Dataset entries:
_ _ _ _ _

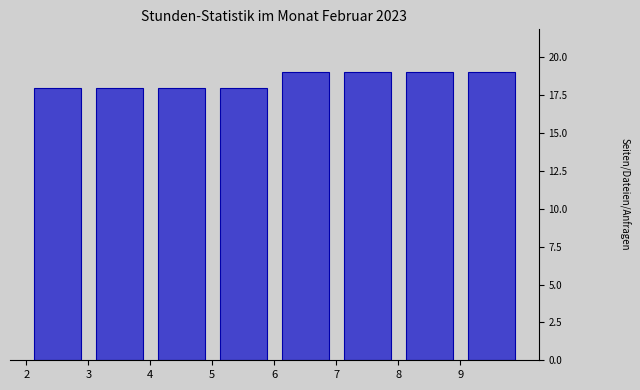

Reading left to right, list every bar in this chart as the range it spans on the x-axis followed by its height. The values are not printed on the chart, so give them approximately, as read against the axis.

2 to 3: 18
3 to 4: 18
4 to 5: 18
5 to 6: 18
6 to 7: 19
7 to 8: 19
8 to 9: 19
9 to 10: 19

_ _ _ _ _

Please update the listing above by changing every "chart" to "graph" and keeping everything else the same. Omit the pictures from your answer.

Task response:
Reading left to right, list every bar in this graph as the range it spans on the x-axis followed by its height. The values are not printed on the graph, so give them approximately, as read against the axis.

2 to 3: 18
3 to 4: 18
4 to 5: 18
5 to 6: 18
6 to 7: 19
7 to 8: 19
8 to 9: 19
9 to 10: 19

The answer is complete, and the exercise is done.